# The Smitty's is in!



## richtee (Feb 17, 2008)

New batch of the barely famous "6-15" has come in. Smitty wants 5 bux for a generous 3 Oz package. I'll want US postage to where ever ya are. It's another fine batch! I have a Paypal account or will take snail mail checks...PM me please if interested.  :{) Wooo  SCHH-PICY


----------



## richtee (Feb 17, 2008)

Phew...just took ANOTHER fingertip full for the taste. Ignoring the pain  :{)


----------



## richoso1 (Feb 18, 2008)

I'll PM you ASAP.


----------



## mossymo (Feb 18, 2008)

Richtee
What is a Smitty?


----------



## richtee (Feb 18, 2008)

http://www.smokingmeatforums.com/for...ght=smitty%27s
http://www.smokingmeatforums.com/for...ght=smitty%27s


----------



## richtee (Feb 18, 2008)

Sorry Mo  think I got the links fixed now....sigh.


----------



## ds7662 (Feb 18, 2008)

TH, the stuff is great if you like heat!


----------



## richtee (Feb 19, 2008)

Just a bump for the pepper lovers. I really recommend this stuff!


----------



## kookie (Feb 19, 2008)

I am glad to see I wasn't the only one wondering...........Thanks for the explanation Richtee...........


----------



## richtee (Feb 19, 2008)

My pleasure- I use the stuff all the time... best I've had.


----------



## white cloud (Feb 19, 2008)

Hell, the other day I was getting all excited  about it and didn't even know  what smitty's was. I ran out and told my wife, she thought I was getting fresh with her and told me to get lost. It sounds good I'll have to look it up on the threads you posted. Got some red jap powder I made last fall along with a bunch of stuff my sister sends from New Orleans.


----------



## richtee (Feb 19, 2008)

Yours is on the way, Ken. Anyone else? If ya like heat...you'll regret not trying it. Well  no ya won't, cause you'll never know   heh


----------



## packplantpath (Feb 19, 2008)

Just remember, the US govt does not like people mailing suspicious powders, especially when they make the dogs eyes burn.


----------



## abelman (Feb 19, 2008)

You have PM, I'm in for 3


----------



## richtee (Feb 20, 2008)

That's THEIR problem... I mean the dogs...


----------



## desertlites (Feb 23, 2008)

I recieved my order of smitty's 6-15 today-did the tip of finger test,first thing I noticed was a very good flavor(very distinct flavor) allie thought Thai flavor-than it bit me-I love my hot spices & this was right up there- not as bad as some have said in the past-but than again this was just a few grains!I can't wait to do some hot wings with it-Allie loves Thai food & has some fave recipies she wants to use it in. Rich I want to thank you & Smitty for the abilty to purchase this wonderful mix of peppers,I asure U this won't be my last order-in fact please send me another 3 oz. before it runs out. I'm sure it will freeze well.Thanks again.(Bob).


----------



## abelman (Feb 23, 2008)

Got mine today and did a few dip tests. Has some decent heat to it and reminds me of the peppers I do but with a slightly different flavor. There's a smokey flavor/smell to it as well. 

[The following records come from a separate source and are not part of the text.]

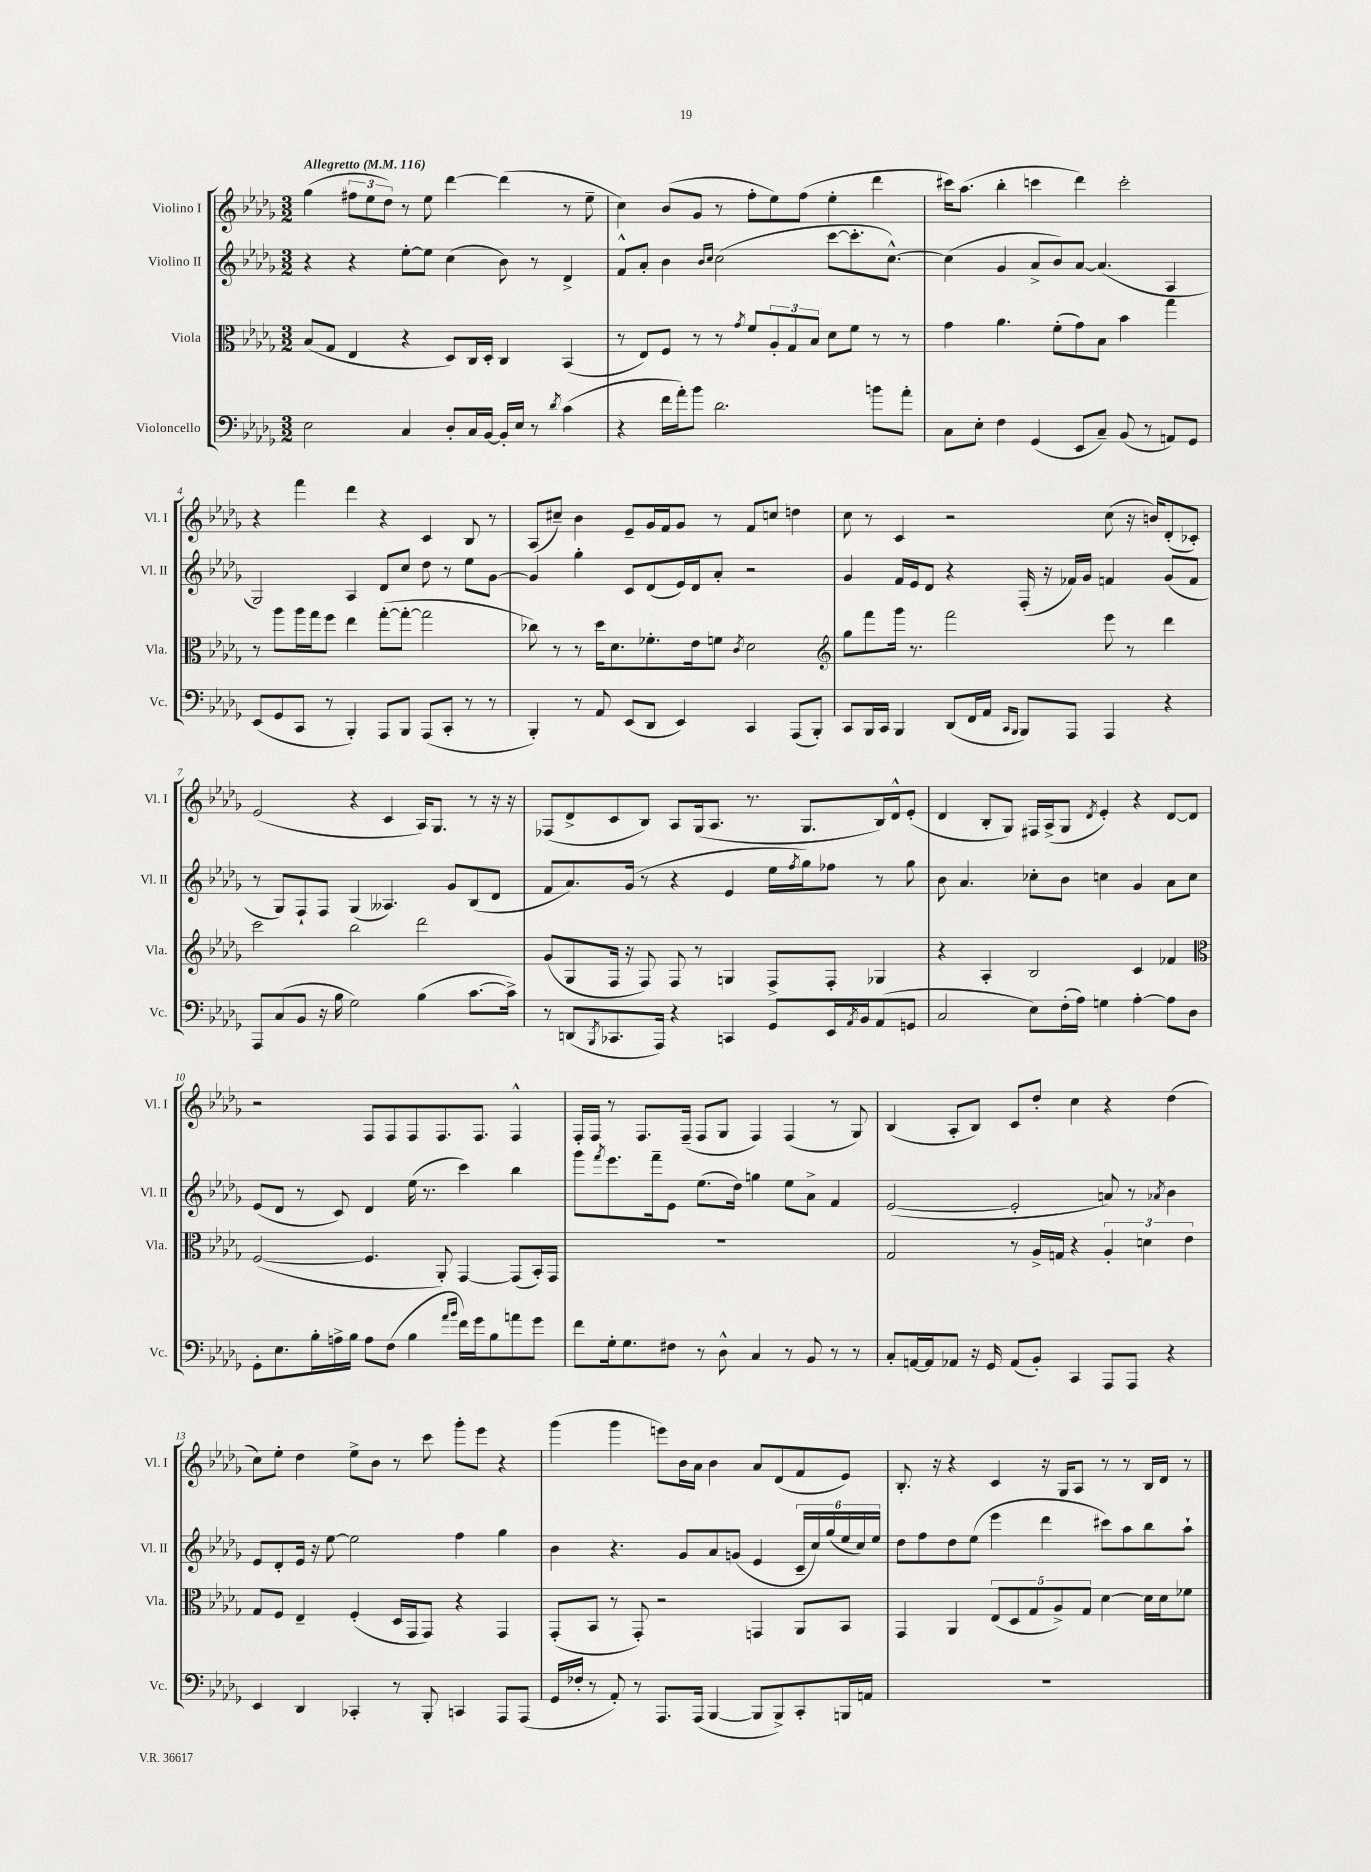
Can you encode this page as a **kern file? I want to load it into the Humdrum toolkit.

**kern	**kern	**kern	**kern
*staff4	*staff3	*staff2	*staff1
*clefF4	*clefC3	*clefG2	*clefG2
*k[b-e-a-d-g-]	*k[b-e-a-d-g-]	*k[b-e-a-d-g-]	*k[b-e-a-d-g-]
*M3/2	*M3/2	*M3/2	*M3/2
*MM116	*MM116	*MM116	*MM116
2E-\	(8B-/L	4r	(4gg-\
.	8G-/J	.	.
.	4E-/	4r	12ff#\L
.	.	.	12ee-\
.	.	.	12dd-\J)
4C/	4r	[8ee-'\L	8r
.	.	8ee-\]J	8ee-\
8D-'/L	8D-/L)	(4cc\	[4ddd-\
16C/L	16C/L	.	.
[16BB-/JJ	16D-'/JJ	.	.
16BB-'/]LL	4C/	8b-\)	(4ddd-\]
16E-/JJ	.	.	.
8r	.	8r	.
8qd-/	.	.	.
(4c\	(4BB-/	4d-^/	8r
.	.	.	8ee-~\
=	=	=	=
4r	8r	8f^^/L	4cc\)
.	8E-/L)	8a-'/J	.
16f\LL	8F/J	4b-\	(8b-/L
16a-'\J)	.	.	.
8b-\J	8r	.	8g-/J
.	.	16qqb-/LL	.
.	.	16qqcc/JJ	.
2.d-\	8r	(2cc\	8r
.	8qg-/	.	.
.	8f/L	.	8ff'\L
.	12A-'/	.	8ee-\)
.	12G-/	.	.
.	.	.	(8ff\J
.	12B-/J	.	.
.	8d-\L	[8ccc\L	4ee-'\
.	8f\J	8.ccc'\]	.
8b\L	8r	.	4ddd-\
.	.	[8.cc^^\J)	.
8a-'\J	8r	.	.
=	=	=	=
8C\L	4g-\	(4cc\]	16ccc#\LK)
.	.	.	(8.aa-\J
8E-'\J	.	.	.
4F\	4.a-\	4g-/	4bb-'\
(4GG-/	.	8a-^/L	4ccc\
.	(8f'\L	8b-/)	.
8EE-/L	8g-\)	[8a-/J	4ddd-\)
8C~/J)	8B-\J	(4.a-/]	.
(8BB-/	4b-\	.	2ccc'\
8r	.	.	.
8AA/L)	4gg-\	4A-/	.
8GG-/J	.	.	.
=	=	=	=
(8EE-/L	8r	2G-/)	4r
8GG-/	8aa-\L	.	.
8CC/J	16aa-\L	.	4fff\
.	16gg-\J	.	.
8r	8ff\J	.	.
4BBB-'/)	4ee-\	4A-/	4ddd-\
8AAA-/L	([8gg-'\L	8d-/L	4r
8BBB-/J	8gg-'\_J	8cc/J	.
(8AAA-/L	2gg-\]	8dd-\	4c/
8CC'/J	.	8r	.
8r	.	8ee-\L	8B-/
8r	.	[8g-\J	8r
=	=	=	=
4BBB-'/)	8cc-\)	4g-/]	(8A-/L
.	8r	.	8cc#~/J)
8r	8r	4gg-'\	4b-\
8AA-/	16dd-\LK	.	.
.	8.d-\	.	.
(8EE-/L	.	8c/L	8e-~/L
8DD-/J	8.f-'\	(8d-/	16g-/L
.	.	.	16f/J
4EE-/)	.	16e-/L)	8g-/J
.	16e-\k	16d-/J	.
.	8f\J	8a-'/J	8r
.	8qc/	.	.
4CC/	2d-\	2r	8f/L
.	.	.	8cc/J
(8AAA-/L	.	.	4dd\
8BBB-'/J)	.	.	.
=	=	=	=
*	*clefG2	*	*
8CC/L	8gg-\L	4g-/	8cc\
16BBB-/L	8fff\	.	8r
16CC/JJ	.	.	.
4BBB-/	16ggg-\Jk	16f/LL	4c/
.	8.r	16e-/J	.
.	.	8d-/J	.
(8DD-/L	2fff\	4r	2r
16FF/L	.	.	.
16AA-/JJ	.	.	.
16qqCC/LL	.	.	.
16qqBBB-/JJ	.	.	.
8BBB-/L)	.	(16F'/	.
.	.	16r	.
8AAA-/J	.	16f-/LL)	.
.	.	16g-/JJ	.
4AAA-/	8eee-\	4f/	(8cc\
.	8r	.	16r
.	.	.	16b/LK)
4r	4ddd-\	(8g-/L	(8d-'/
.	.	8f/J	8c-'/J)
=	=	=	=
8AAA-/L	2ccc\	8r	(2e-/
(8C/	.	8G-/L)	.
8BB-/J	.	8F`/	.
16r	.	8F/J	.
16B-\	.	.	.
2G-\)	2bb-\	(4G-/	4r
.	.	4.A--/)	4c/
(4B-\	2ddd-\	.	16A-/LK)
.	.	.	8.G-/J
.	.	8g-/L	.
[8.c\L	.	(8B-/	8r
.	.	8d-/J	16r
16c^\]Jk)	.	.	16r
=	=	=	=
8r	(8g-/L	8f/L	(8F-/L
(8DD/L	8G-/	8.a-/)	8d-^/
8qBBB-/	.	.	.
8.CC-/	16F/Jk	.	8c/
.	16r	(16g-/Jk	.
.	8F/)	8r	8B-/J)
16AAA-/Jk)	.	.	.
4r	8F/	4r	8A-/L
.	8r	.	(16G-/k
.	.	.	8.A-/J
4CC/	4G/	4e-/	.
.	.	.	8.r
8GG-/L	8F^/L	16ee-\LL	.
.	.	8qff/	.
.	.	16gg-\J)	8.G-/L
16EE-/L	8F'/J	8ff-\J	.
8qAA-/	.	.	.
16BB-/J	.	.	.
(8AA-/	4G-/	8r	16B-/L)
.	.	.	16d-^^/J
8GG/J	.	8gg-\	(8e-'/J
=	=	=	=
2C/	4r	8b-\	4d-/
.	.	4.a-/	.
.	4A-'/	.	8B-'/L
.	.	.	8G-/J)
8E-\L)	2B-/	8cc-'\L	16F#/LL
.	.	.	(16A-^/J
(16F'\L	.	8b-\J	8G-/J
16A-\JJ)	.	.	.
.	.	.	8qd-/
4G\	.	4cc\	4e-'/)
[4A-'\	4c/	4g-/	4r
8A-\]L	4f-/	8a-\L	[8d-/L
8D-\J	.	8cc\J	8d-/]J
=	=	=	=
*	*clefC3	*	*
8GG-'\L	([2F/	(8e-/L	2r
8.E-\	.	8d-/J	.
.	.	8r	.
16B-'\L	.	.	.
16A^\	.	8c/)	.
16B-\JJ	.	.	.
8A\L	4.F/]	4d-/	8F/L
(8F\J	.	.	8F/
4B-\	.	(16ee-\	8F/
.	.	8.r	.
.	8AA-'/)	.	8.F/
16qqa-/LL	.	.	.
16qqb-/JJ	.	.	.
16f\LL)	[4GG-/	4ccc\)	.
16g-\J	.	.	8.F/J
8B-\	.	.	.
8a\	(8GG-/]L	4bb-\	4F^^/
8g-\J	16BB-'/L)	.	.
.	16GG-/JJ	.	.
=	=	=	=
8f\L	1.r	8ggg-\L	16F'/LL
.	.	.	16F/JJ
.	.	8qfff/	.
16G-'\k	.	8.eee-\	8r
8.G-\	.	.	.
.	.	.	8.F/L
.	.	16fff~\k	.
8F#\J	.	8e-\J	.
.	.	.	(16F~/Jk
8r	.	(8.ee-\L	8F/L
8D-^^\	.	.	8G-/J
.	.	16dd-\Jk)	.
4C/	.	4gg\	4F/)
8r	.	8ee-\L	(4F/
8BB-/	.	8a-^\J	.
8r	.	4f/	8r
8r	.	.	8G-/)
=	=	=	=
8C'/L	2G-/	([2e-/	(4B-/
[16AA/L	.	.	.
16AA/]J	.	.	.
8AA-/J	.	.	8A-'/L
16r	.	.	8B-/J)
16GG-/	.	.	.
(8AA-/L	8r	2e-'/]	8c/L
8BB-'/J)	16A-^/LL	.	8dd-'/J
.	16G/JJ	.	.
4CC/	4r	.	4cc\
8AAA-/L	6A-'/	8a/)	4r
8AAA-/J	.	8r	.
.	6d\	.	.
.	.	8qa-/	.
4r	.	4b-\	(4dd-\
.	6e-\	.	.
=	=	=	=
4EE-/	8G-/L	8e-/L	8cc\L)
.	8F/J	8d-'/	8ee-'\J
4DD-/	4E-~/	16e-/Jk	4dd-\
.	.	16r	.
.	.	[8ee-\	.
4CC-'/	(4F'/	2ee-\]	8ee-^\L
.	.	.	8b-\J
8r	16D-/LL	.	8r
.	16GG-/J	.	.
8BBB-'/	8GG-/J)	.	8ccc\
4CC/	4r	4ff\	8ggg-'\L
.	.	.	8eee-\J
8AAA-/L	4GG-/	4gg-\	4r
(8AAA-/J	.	.	.
=	=	=	=
16GG-/LL	(8GG-'/L	4b-\	(4ggg-\
16F-'/JJ	.	.	.
8r	8BB-/J	.	.
8AA-'/)	8r	4.r	4ggg-\
8r	8GG-'/)	.	.
8.AAA-/L	2r	.	8eee\L)
.	.	8g-/L	16b-\L
(16AAA-/Jk	.	.	16a-\JJ
[4BBB-/	.	8a-/	4b-\
.	.	(8g/J	.
8BBB-/]L	4GG/	4e-/	8a-/L
8BBB-^/)	.	.	(8d-/
8CC'/	8AA-/L	24c~/LL	8f/
.	.	24cc/)	.
.	.	(24gg-/	.
16BBB/L	8BB-/J	24ee-/	8e-/J)
.	.	24cc/)	.
16AA/JJ	.	.	.
.	.	24ee-/JJ	.
=	=	=	=
1.r	4GG-/	8dd-\L	8.B-'/
.	.	8ff\	.
.	.	.	16r
.	4AA-/	8dd-\	4r
.	.	(8ee-\J	.
.	(10E-/L	4eee-\	4c/
.	10D-/	.	.
.	10G-/	.	.
.	.	4ddd-\	16r
.	10A-^/)	.	.
.	.	.	16G-/LK
.	.	.	8A-/J
.	10G-/J	.	.
.	[4d-\	8ccc#\L)	8r
.	.	8aa-\	8r
.	16d-\]LL	8bb-\	16B-/LL
.	16d-\J	.	16d-/JJ
.	8f-\J	8aa-`\J	8r
==	==	==	==
*-	*-	*-	*-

I'll add it to my collection, thanks.


----------



## richtee (Feb 23, 2008)

Allie has a good tongue! Thai peppers figger big in the mix- Smitty let that slip after several beers my last visit. Weird buggers..they grow point up--in like a crown cluster...

Glad everyone is enjoying it! I am probably out..for now. Can get more tho I'm sure. There is an order pending for possible two bags. Will let yas know if any remains.


----------



## desertlites (Feb 24, 2008)

ya she cajun as cajun gets-had a sprinkle on a red cabbage heart after Alot of tastes today-I can't see what this ain't gonna go with & ya we still have tounge & beers!hehe


----------



## monicotti (Jun 22, 2008)

What is it?


----------



## richtee (Jun 22, 2008)

A fairly highly regarded ground hot pepper mix.


----------